* WHAT YOU NEED TO DO
Exact copies of all the entries are needed.

* DATA EXTRACTS
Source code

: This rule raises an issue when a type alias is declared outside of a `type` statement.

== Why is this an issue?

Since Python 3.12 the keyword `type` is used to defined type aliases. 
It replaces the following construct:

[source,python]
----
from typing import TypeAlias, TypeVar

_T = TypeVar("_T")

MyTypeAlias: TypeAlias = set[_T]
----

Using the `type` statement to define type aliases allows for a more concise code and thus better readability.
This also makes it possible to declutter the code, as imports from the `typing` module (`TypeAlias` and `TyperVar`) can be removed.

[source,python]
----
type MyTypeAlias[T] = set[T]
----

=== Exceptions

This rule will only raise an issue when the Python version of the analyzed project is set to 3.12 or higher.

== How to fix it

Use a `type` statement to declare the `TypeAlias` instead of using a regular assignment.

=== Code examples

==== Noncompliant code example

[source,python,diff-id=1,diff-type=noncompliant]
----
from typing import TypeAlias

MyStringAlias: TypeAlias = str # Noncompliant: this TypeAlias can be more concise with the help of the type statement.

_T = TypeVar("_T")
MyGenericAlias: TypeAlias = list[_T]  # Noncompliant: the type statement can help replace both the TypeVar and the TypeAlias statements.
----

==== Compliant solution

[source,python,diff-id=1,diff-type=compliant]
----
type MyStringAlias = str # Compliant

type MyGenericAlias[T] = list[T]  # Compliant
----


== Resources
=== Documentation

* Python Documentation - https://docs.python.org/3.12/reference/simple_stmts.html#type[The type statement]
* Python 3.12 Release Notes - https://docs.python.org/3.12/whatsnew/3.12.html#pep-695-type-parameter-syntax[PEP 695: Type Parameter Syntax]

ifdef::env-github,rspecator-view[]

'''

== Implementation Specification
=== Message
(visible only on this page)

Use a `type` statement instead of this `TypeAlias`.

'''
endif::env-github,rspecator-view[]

* OUTPUT BELOW
Source code

: This rule raises an issue when a type alias is declared outside of a `type` statement.

== Why is this an issue?

Since Python 3.12 the keyword `type` is used to defined type aliases. 
It replaces the following construct:

[source,python]
----
from typing import TypeAlias, TypeVar

_T = TypeVar("_T")

MyTypeAlias: TypeAlias = set[_T]
----

Using the `type` statement to define type aliases allows for a more concise code and thus better readability.
This also makes it possible to declutter the code, as imports from the `typing` module (`TypeAlias` and `TyperVar`) can be removed.

[source,python]
----
type MyTypeAlias[T] = set[T]
----

=== Exceptions

This rule will only raise an issue when the Python version of the analyzed project is set to 3.12 or higher.

== How to fix it

Use a `type` statement to declare the `TypeAlias` instead of using a regular assignment.

=== Code examples

==== Noncompliant code example

[source,python,diff-id=1,diff-type=noncompliant]
----
from typing import TypeAlias

MyStringAlias: TypeAlias = str # Noncompliant: this TypeAlias can be more concise with the help of the type statement.

_T = TypeVar("_T")
MyGenericAlias: TypeAlias = list[_T]  # Noncompliant: the type statement can help replace both the TypeVar and the TypeAlias statements.
----

==== Compliant solution

[source,python,diff-id=1,diff-type=compliant]
----
type MyStringAlias = str # Compliant

type MyGenericAlias[T] = list[T]  # Compliant
----


== Resources
=== Documentation

* Python Documentation - https://docs.python.org/3.12/reference/simple_stmts.html#type[The type statement]
* Python 3.12 Release Notes - https://docs.python.org/3.12/whatsnew/3.12.html#pep-695-type-parameter-syntax[PEP 695: Type Parameter Syntax]

ifdef::env-github,rspecator-view[]

'''

== Implementation Specification
=== Message
(visible only on this page)

Use a `type` statement instead of this `TypeAlias`.

'''
endif::env-github,rspecator-view[]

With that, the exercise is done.